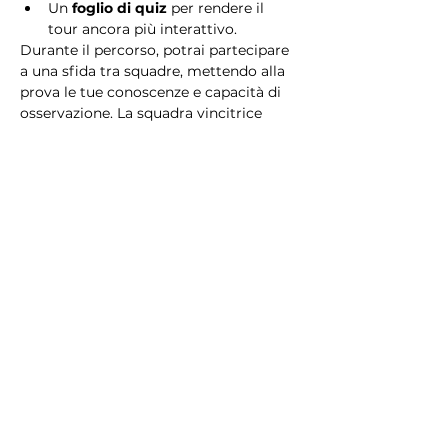
Un 
foglio di quiz
 per rendere il 
tour ancora più interattivo.
Durante il percorso, potrai partecipare 
a una sfida tra squadre, mettendo alla 
prova le tue conoscenze e capacità di 
osservazione. La squadra vincitrice 
riceverà un 
premio speciale
! 
Essendo un gioco a squadre, è 
necessario partecipare con i propri 
alleati. Il numero minimo di persone 
per squadra è 2.
Perché scegliere questo 
tour?
Il Tour Quiz “Ghetto e Trastevere” è 
perfetto per chi desidera vivere 
un’esperienza unica, che combina 
storia, cultura e il fascino senza tempo 
di Roma. Dai tesori nascosti del Ghetto 
Ebraico alle atmosfere suggestive di 
Trastevere, questo tour è il modo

───

Aim of the task ::
Only the lines from the one with "alleati. Il numero minimo di persone" through the end of the listing should be output, exactly as they appear.

Completed exercise ::
alleati. Il numero minimo di persone 
per squadra è 2.
Perché scegliere questo 
tour?
Il Tour Quiz “Ghetto e Trastevere” è 
perfetto per chi desidera vivere 
un’esperienza unica, che combina 
storia, cultura e il fascino senza tempo 
di Roma. Dai tesori nascosti del Ghetto 
Ebraico alle atmosfere suggestive di 
Trastevere, questo tour è il modo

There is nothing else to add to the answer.